Las manifestaciones clínicas habitualmente ceden antes de conseguir una normalización analítica, llegando en ocasiones a transcurrir hasta un año hasta normalizar la bioquímica hepática (7). En nuestro caso, la ictericia, coluria e hipocolia cedieron progresivamente hasta desaparecer, permaneciendo la paciente a los dos meses del alta asintomática y con analítica normal. 

El conocimiento de ésta complicación, habiendo descartado previamente y de forma razonable otras causas responsables de lesión hepática, permite evitar actuaciones agresivas tales como biopsia hepática y/o CPRE, así como recomendar el control clínico-analítico de los consumidores de ticlopidina durante los tres primeros meses. Nosotros no practicamos biopsia hepática, dado que pensamos que el cuadro que presentó la paciente y tras descartar otras etiologías, es similar a lo descrito por otros autores en relación con el consumo de ticlopidina y con una evolución favorable. 

P. Rivera Vaquerizo, J. Solís García del Pozo,* P. Villanueva Hernández** 

Servicios de Aparato Digestivo y de *Medicina Interna. **Sección de Neurología. Hospital General. Albacete 

1. López P, Castiella A, Bujanda L, Arenas JI. Hepatitis colestásica por ticlopidina. Presentación de un nuevo caso. Rev Esp Enf Digest 1995; 87(10): 735-737. 

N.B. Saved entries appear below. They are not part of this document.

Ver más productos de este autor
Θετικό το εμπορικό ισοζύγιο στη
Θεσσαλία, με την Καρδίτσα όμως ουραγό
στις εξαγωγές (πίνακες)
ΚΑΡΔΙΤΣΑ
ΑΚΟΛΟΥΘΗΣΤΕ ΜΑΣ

2. Sánchez JR, Gómez J, Escudero MC. Probable ticlopidine-induced severe aplastic anemia and cholestatic hepatitis. Haematologica 1997; 82(5): 639. 

3. Sanjuan F, Jiménez J, Naya J, Fuentes F. Hepatitis colestásica por ticlopidina: presentación de un nuevo caso. An Med Interna 1997; 14 (10): 540-541. 

4. Artímez ML, Fernández E, Rodríguez M, González M, Rodrigo L. Hepatitis tóxica por ticlopidina. Tres nuevos casos. Rev Esp Enf Digest 1997; 89 (10): 796-797. 

5. Bruguera M. Hepatitis colestásica asociada a ticlopidina. Gastroenterol Hepatol 1997; 20 (3): 163-164. 

6. Roy L, Plante M A, Perreault H, Biron P. Cholestatic hepatitis: ticlopidine suspected. Thérapie 1995; 50: 593-594. 

7. Aleva RM, Wouters B, Kraan J, Postmus PE. Late onset asthma? Eur Respir J 1991; 4: 239-241.